REQUIREMENT: When a line of the entries contains the word "SALT", report that line.

DATA FOR REVIEW:
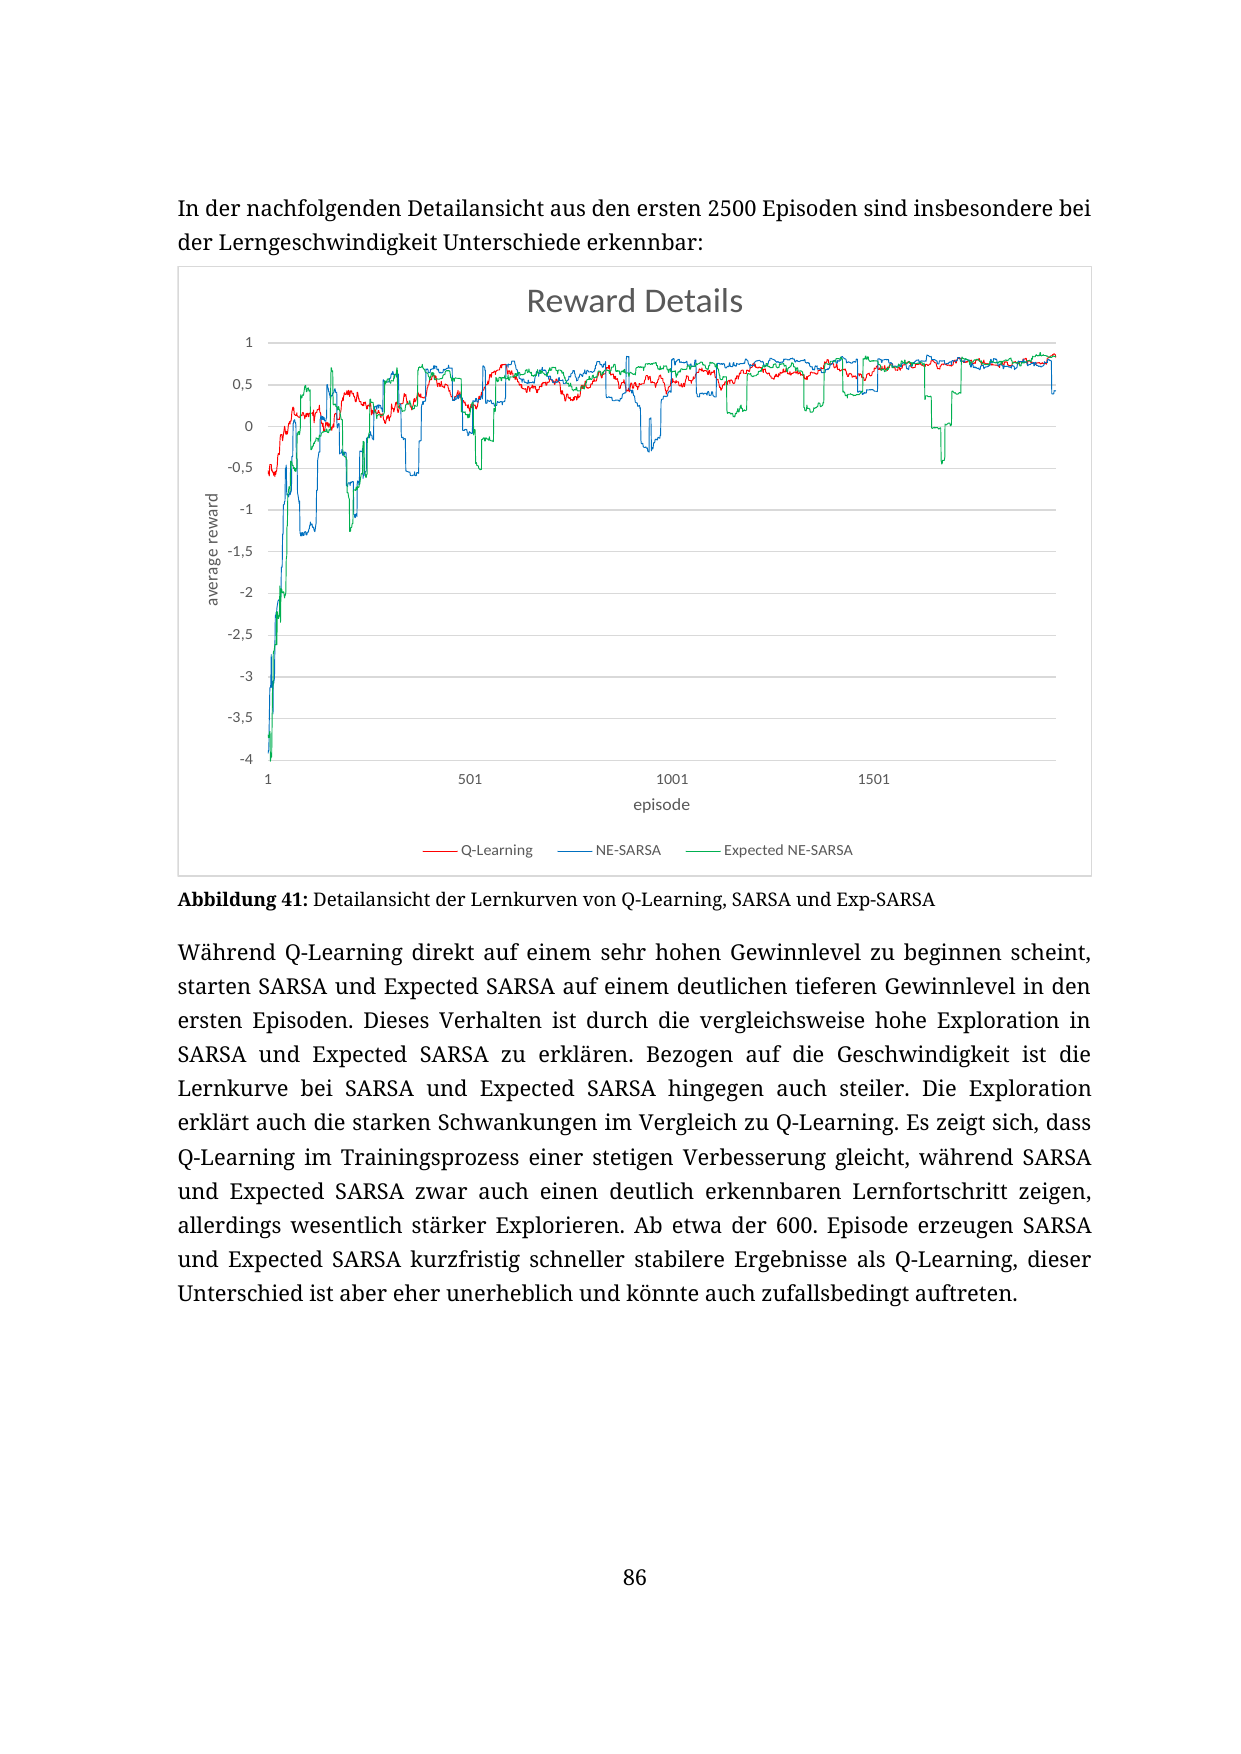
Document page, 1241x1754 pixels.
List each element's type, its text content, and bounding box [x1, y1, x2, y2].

text Während Q-Learning direkt auf einem sehr hohen Gewinnlevel zu beginnen scheint, starten SARSA und Expected SARSA auf einem deutlichen tieferen Gewinnlevel in den ersten Episoden. Dieses Verhalten ist durch die vergleichsweise hohe Exploration in SARSA und Expected SARSA zu erklären. Bezogen auf die Geschwindigkeit ist die Lernkurve bei SARSA und Expected SARSA hingegen auch steiler. Die Exploration erklärt auch die starken Schwankungen im Vergleich zu Q-Learning. Es zeigt sich, dass Q-Learning im Trainingsprozess einer stetigen Verbesserung gleicht, während SARSA und Expected SARSA zwar auch einen deutlich erkennbaren Lernfortschritt zeigen, allerdings wesentlich stärker Explorieren. Ab etwa der 600. Episode erzeugen SARSA und Expected SARSA kurzfristig schneller stabilere Ergebnisse als Q-Learning, dieser Unterschied ist aber eher unerheblich und könnte auch zufallsbedingt auftreten. [177, 912, 1092, 1308]
text In der nachfolgenden Detailansicht aus den ersten 2500 Episoden sind insbesondere bei der Lerngeschwindigkeit Unterschiede erkennbar: [177, 192, 1092, 256]
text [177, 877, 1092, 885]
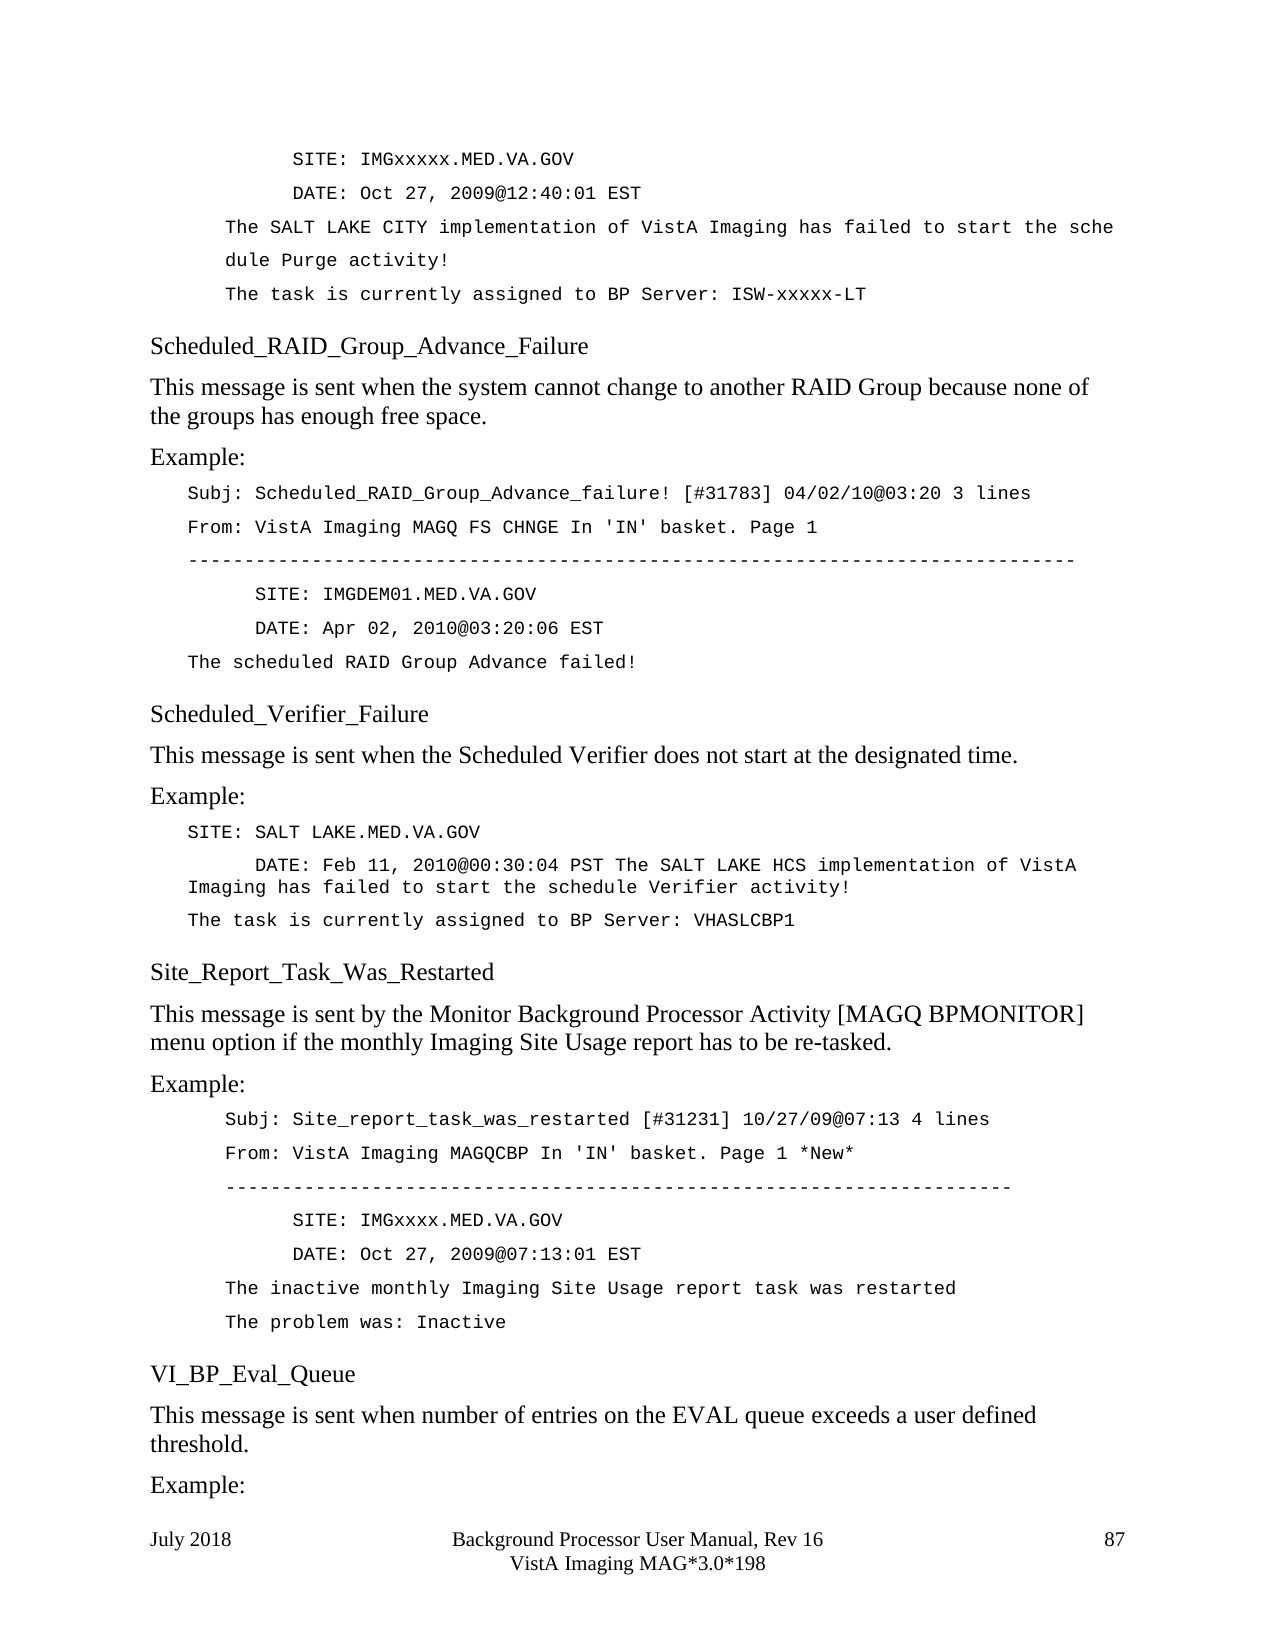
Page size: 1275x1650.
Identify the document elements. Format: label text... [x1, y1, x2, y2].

text This message is sent when the system cannot change to another RAID Group because none of the groups has enough free space. [150, 372, 1125, 430]
text Example: [150, 781, 1125, 810]
text From: VistA Imaging MAGQ FS CHNGE In 'IN' basket. Page 1 [187, 517, 1125, 539]
text This message is sent when number of entries on the EVAL queue exceeds a user defined threshold. [150, 1400, 1125, 1457]
text Subj: Scheduled_RAID_Group_Advance_failure! [#31783] 04/02/10@03:20 3 lines [187, 484, 1125, 505]
text DATE: Oct 27, 2009@12:40:01 EST [225, 184, 1125, 205]
text The problem was: Inactive [225, 1312, 1125, 1334]
subtitle Scheduled_RAID_Group_Advance_Failure [150, 331, 1125, 360]
text The scheduled RAID Group Advance failed! [187, 652, 1125, 674]
text DATE: Feb 11, 2010@00:30:04 PST The SALT LAKE HCS implementation of VistA Imaging has failed to start the schedule Verifier activity! [187, 856, 1125, 899]
text From: VistA Imaging MAGQCBP In 'IN' basket. Page 1 *New* [225, 1144, 1125, 1165]
text The task is currently assigned to BP Server: VHASLCBP1 [187, 911, 1125, 932]
text The SALT LAKE CITY implementation of VistA Imaging has failed to start the sche [225, 217, 1125, 239]
subtitle VI_BP_Eval_Queue [150, 1359, 1125, 1387]
text Subj: Site_report_task_was_restarted [#31231] 10/27/09@07:13 4 lines [225, 1110, 1125, 1131]
text This message is sent by the Monitor Background Processor Activity [MAGQ BPMONITOR] menu option if the monthly Imaging Site Usage report has to be re-tasked. [150, 999, 1125, 1056]
text SITE: IMGxxxxx.MED.VA.GOV [225, 150, 1125, 171]
text Example: [150, 1069, 1125, 1097]
text The task is currently assigned to BP Server: ISW-xxxxx-LT [225, 285, 1125, 306]
text ---------------------------------------------------------------------- [225, 1177, 1125, 1199]
text SITE: IMGxxxx.MED.VA.GOV [225, 1211, 1125, 1232]
subtitle Site_Report_Task_Was_Restarted [150, 957, 1125, 986]
text DATE: Oct 27, 2009@07:13:01 EST [225, 1245, 1125, 1266]
text The inactive monthly Imaging Site Usage report task was restarted [225, 1279, 1125, 1300]
text ------------------------------------------------------------------------------- [187, 551, 1125, 572]
text dule Purge activity! [225, 251, 1125, 272]
text SITE: IMGDEM01.MED.VA.GOV [187, 585, 1125, 606]
text DATE: Apr 02, 2010@03:20:06 EST [187, 619, 1125, 640]
subtitle Scheduled_Verifier_Failure [150, 699, 1125, 727]
text Example: [150, 1470, 1125, 1499]
text Example: [150, 442, 1125, 471]
text SITE: SALT LAKE.MED.VA.GOV [187, 822, 1125, 844]
text This message is sent when the Scheduled Verifier does not start at the designated time. [150, 740, 1125, 769]
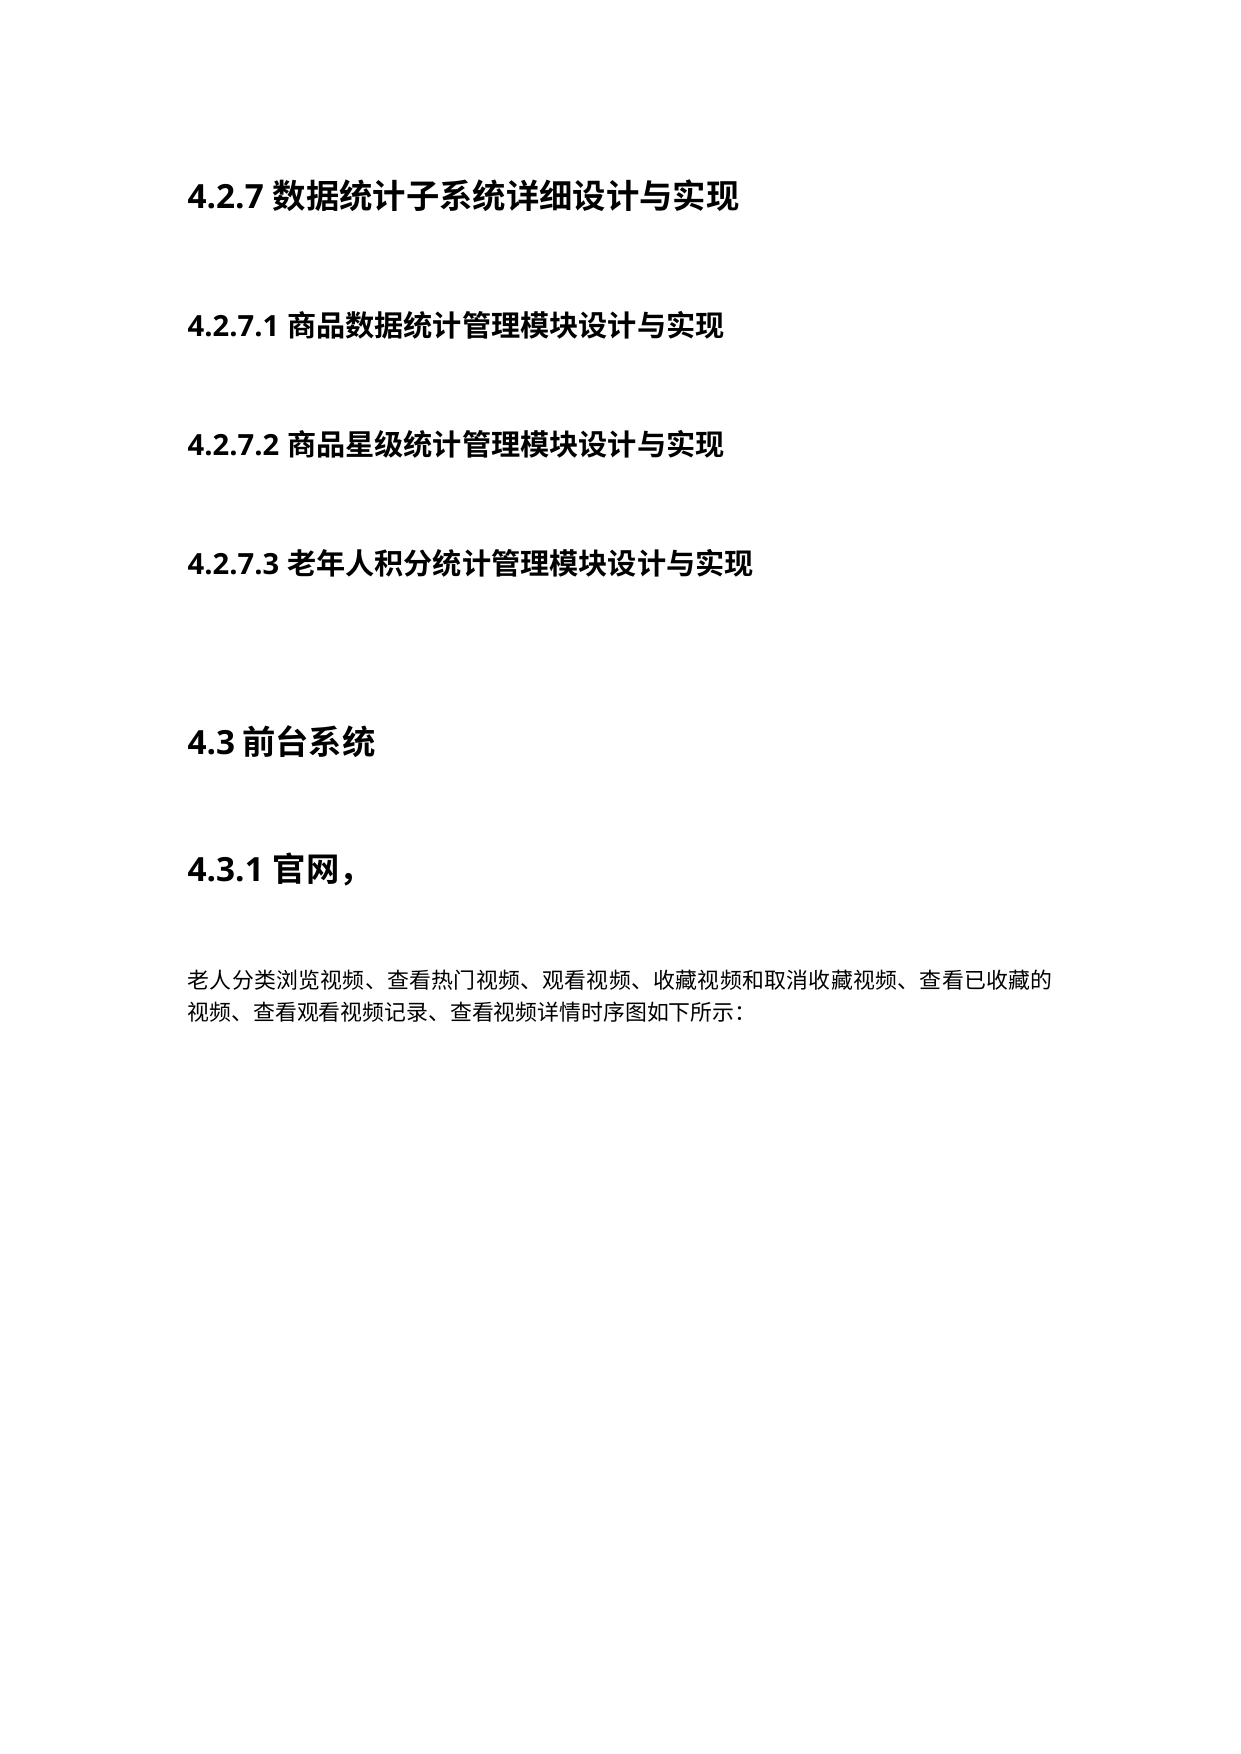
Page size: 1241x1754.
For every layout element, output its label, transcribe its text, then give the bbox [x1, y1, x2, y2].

subtitle 4.2.7 数据统计子系统详细设计与实现 [187, 162, 1053, 227]
subtitle 4.3.1 官网， [187, 835, 1053, 900]
subtitle 4.2.7.2 商品星级统计管理模块设计与实现 [187, 410, 1053, 475]
text 老人分类浏览视频、查看热门视频、观看视频、收藏视频和取消收藏视频、查看已收藏的视频、查看观看视频记录、查看视频详情时序图如下所示： [187, 962, 1053, 1027]
subtitle 4.2.7.1 商品数据统计管理模块设计与实现 [187, 291, 1053, 356]
subtitle 4.3前台系统 [187, 708, 1053, 773]
subtitle 4.2.7.3 老年人积分统计管理模块设计与实现 [187, 529, 1053, 594]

TASK RESPONSE:
text DATE: Feb 11, 2010@00:30:04 PST The SALT LAKE HCS implementation of VistA Imaging has failed to start the schedule Verifier activity! [187, 856, 1125, 899]
text The SALT LAKE CITY implementation of VistA Imaging has failed to start the sche [225, 217, 1125, 239]
text SITE: SALT LAKE.MED.VA.GOV [187, 822, 1125, 844]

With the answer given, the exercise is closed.